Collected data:
>>

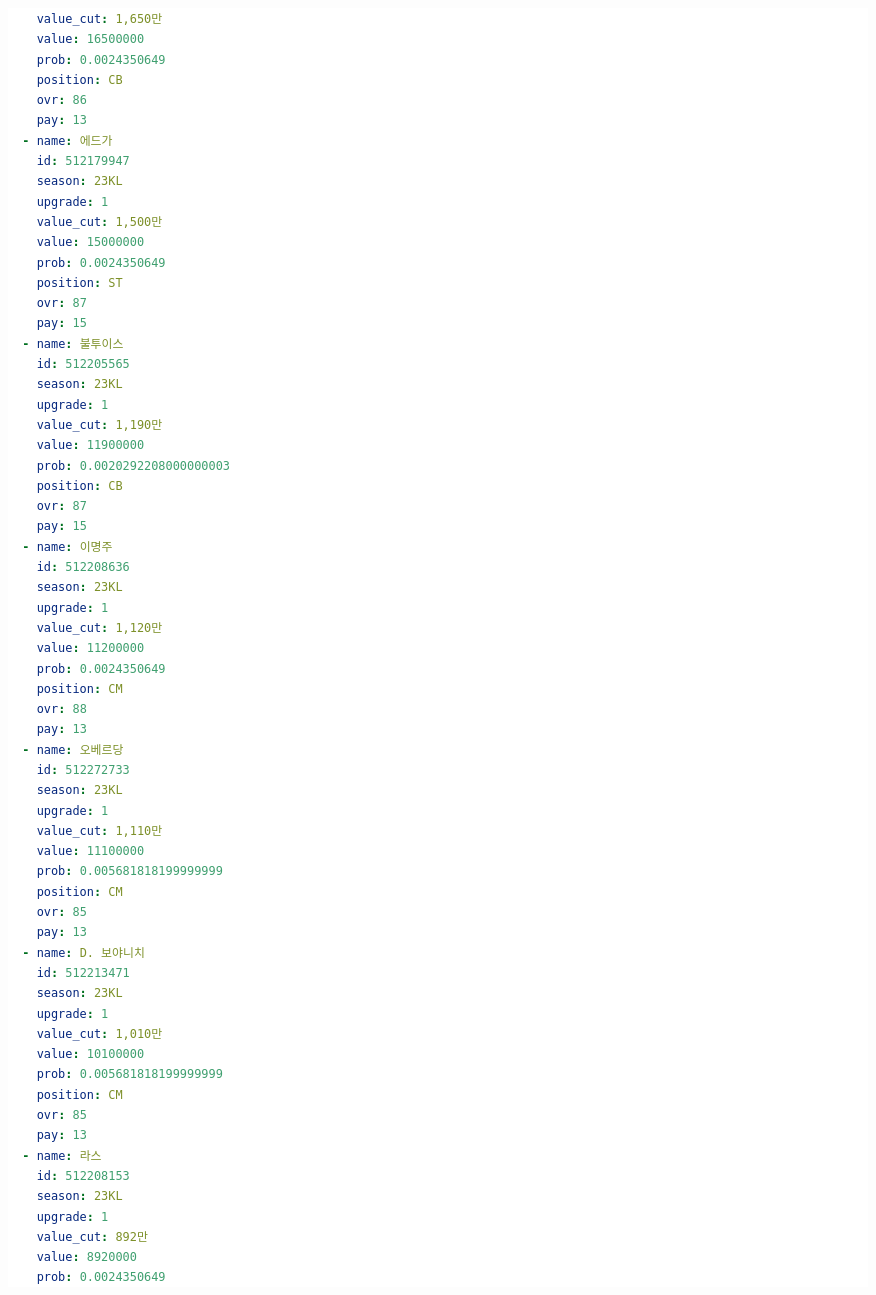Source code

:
 ```yaml
    value_cut: 1,650만
    value: 16500000
    prob: 0.0024350649
    position: CB
    ovr: 86
    pay: 13
  - name: 에드가
    id: 512179947
    season: 23KL
    upgrade: 1
    value_cut: 1,500만
    value: 15000000
    prob: 0.0024350649
    position: ST
    ovr: 87
    pay: 15
  - name: 불투이스
    id: 512205565
    season: 23KL
    upgrade: 1
    value_cut: 1,190만
    value: 11900000
    prob: 0.0020292208000000003
    position: CB
    ovr: 87
    pay: 15
  - name: 이명주
    id: 512208636
    season: 23KL
    upgrade: 1
    value_cut: 1,120만
    value: 11200000
    prob: 0.0024350649
    position: CM
    ovr: 88
    pay: 13
  - name: 오베르당
    id: 512272733
    season: 23KL
    upgrade: 1
    value_cut: 1,110만
    value: 11100000
    prob: 0.005681818199999999
    position: CM
    ovr: 85
    pay: 13
  - name: D. 보야니치
    id: 512213471
    season: 23KL
    upgrade: 1
    value_cut: 1,010만
    value: 10100000
    prob: 0.005681818199999999
    position: CM
    ovr: 85
    pay: 13
  - name: 라스
    id: 512208153
    season: 23KL
    upgrade: 1
    value_cut: 892만
    value: 8920000
    prob: 0.0024350649
```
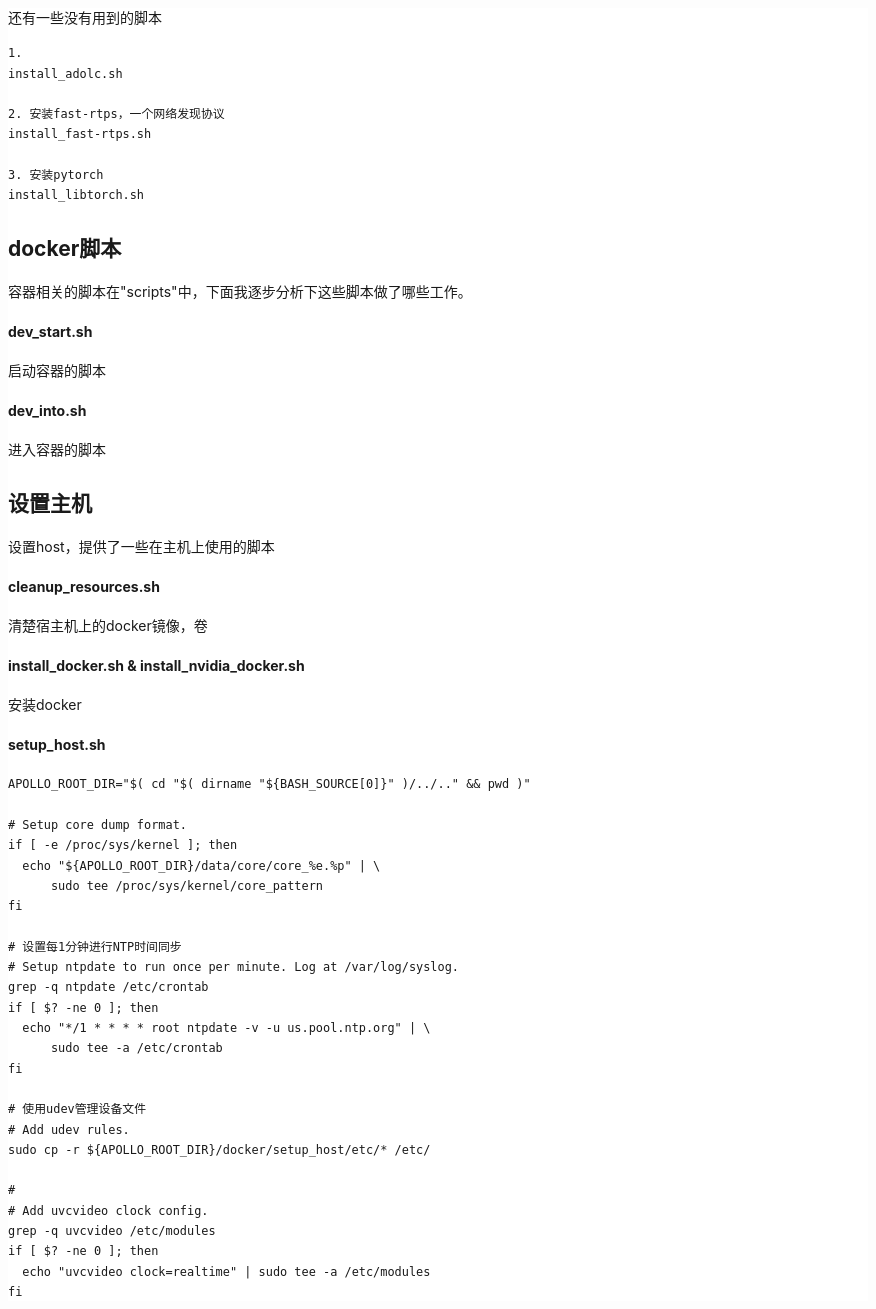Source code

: 还有一些没有用到的脚本  
```
1.  
install_adolc.sh

2. 安装fast-rtps，一个网络发现协议
install_fast-rtps.sh

3. 安装pytorch
install_libtorch.sh
```

<a name="docker_script" />

## docker脚本
容器相关的脚本在"scripts"中，下面我逐步分析下这些脚本做了哪些工作。  

#### dev_start.sh
启动容器的脚本

#### dev_into.sh
进入容器的脚本


<a name="setup_host" />

## 设置主机
设置host，提供了一些在主机上使用的脚本

#### cleanup_resources.sh
清楚宿主机上的docker镜像，卷

#### install_docker.sh & install_nvidia_docker.sh
安装docker

#### setup_host.sh
```
APOLLO_ROOT_DIR="$( cd "$( dirname "${BASH_SOURCE[0]}" )/../.." && pwd )"

# Setup core dump format.
if [ -e /proc/sys/kernel ]; then
  echo "${APOLLO_ROOT_DIR}/data/core/core_%e.%p" | \
      sudo tee /proc/sys/kernel/core_pattern
fi

# 设置每1分钟进行NTP时间同步
# Setup ntpdate to run once per minute. Log at /var/log/syslog.
grep -q ntpdate /etc/crontab
if [ $? -ne 0 ]; then
  echo "*/1 * * * * root ntpdate -v -u us.pool.ntp.org" | \
      sudo tee -a /etc/crontab
fi

# 使用udev管理设备文件
# Add udev rules.
sudo cp -r ${APOLLO_ROOT_DIR}/docker/setup_host/etc/* /etc/

# 
# Add uvcvideo clock config.
grep -q uvcvideo /etc/modules
if [ $? -ne 0 ]; then
  echo "uvcvideo clock=realtime" | sudo tee -a /etc/modules
fi
```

<<

[ASSIGNED TASK]
Omit the pictures, then give every record back exactly as it stands.

[TASK RESPONSE]
Source code

:
 ```yaml
    value_cut: 1,650만
    value: 16500000
    prob: 0.0024350649
    position: CB
    ovr: 86
    pay: 13
  - name: 에드가
    id: 512179947
    season: 23KL
    upgrade: 1
    value_cut: 1,500만
    value: 15000000
    prob: 0.0024350649
    position: ST
    ovr: 87
    pay: 15
  - name: 불투이스
    id: 512205565
    season: 23KL
    upgrade: 1
    value_cut: 1,190만
    value: 11900000
    prob: 0.0020292208000000003
    position: CB
    ovr: 87
    pay: 15
  - name: 이명주
    id: 512208636
    season: 23KL
    upgrade: 1
    value_cut: 1,120만
    value: 11200000
    prob: 0.0024350649
    position: CM
    ovr: 88
    pay: 13
  - name: 오베르당
    id: 512272733
    season: 23KL
    upgrade: 1
    value_cut: 1,110만
    value: 11100000
    prob: 0.005681818199999999
    position: CM
    ovr: 85
    pay: 13
  - name: D. 보야니치
    id: 512213471
    season: 23KL
    upgrade: 1
    value_cut: 1,010만
    value: 10100000
    prob: 0.005681818199999999
    position: CM
    ovr: 85
    pay: 13
  - name: 라스
    id: 512208153
    season: 23KL
    upgrade: 1
    value_cut: 892만
    value: 8920000
    prob: 0.0024350649
```
Source code

: 还有一些没有用到的脚本  
```
1.  
install_adolc.sh

2. 安装fast-rtps，一个网络发现协议
install_fast-rtps.sh

3. 安装pytorch
install_libtorch.sh
```

<a name="docker_script" />

## docker脚本
容器相关的脚本在"scripts"中，下面我逐步分析下这些脚本做了哪些工作。  

#### dev_start.sh
启动容器的脚本

#### dev_into.sh
进入容器的脚本


<a name="setup_host" />

## 设置主机
设置host，提供了一些在主机上使用的脚本

#### cleanup_resources.sh
清楚宿主机上的docker镜像，卷

#### install_docker.sh & install_nvidia_docker.sh
安装docker

#### setup_host.sh
```
APOLLO_ROOT_DIR="$( cd "$( dirname "${BASH_SOURCE[0]}" )/../.." && pwd )"

# Setup core dump format.
if [ -e /proc/sys/kernel ]; then
  echo "${APOLLO_ROOT_DIR}/data/core/core_%e.%p" | \
      sudo tee /proc/sys/kernel/core_pattern
fi

# 设置每1分钟进行NTP时间同步
# Setup ntpdate to run once per minute. Log at /var/log/syslog.
grep -q ntpdate /etc/crontab
if [ $? -ne 0 ]; then
  echo "*/1 * * * * root ntpdate -v -u us.pool.ntp.org" | \
      sudo tee -a /etc/crontab
fi

# 使用udev管理设备文件
# Add udev rules.
sudo cp -r ${APOLLO_ROOT_DIR}/docker/setup_host/etc/* /etc/

# 
# Add uvcvideo clock config.
grep -q uvcvideo /etc/modules
if [ $? -ne 0 ]; then
  echo "uvcvideo clock=realtime" | sudo tee -a /etc/modules
fi
```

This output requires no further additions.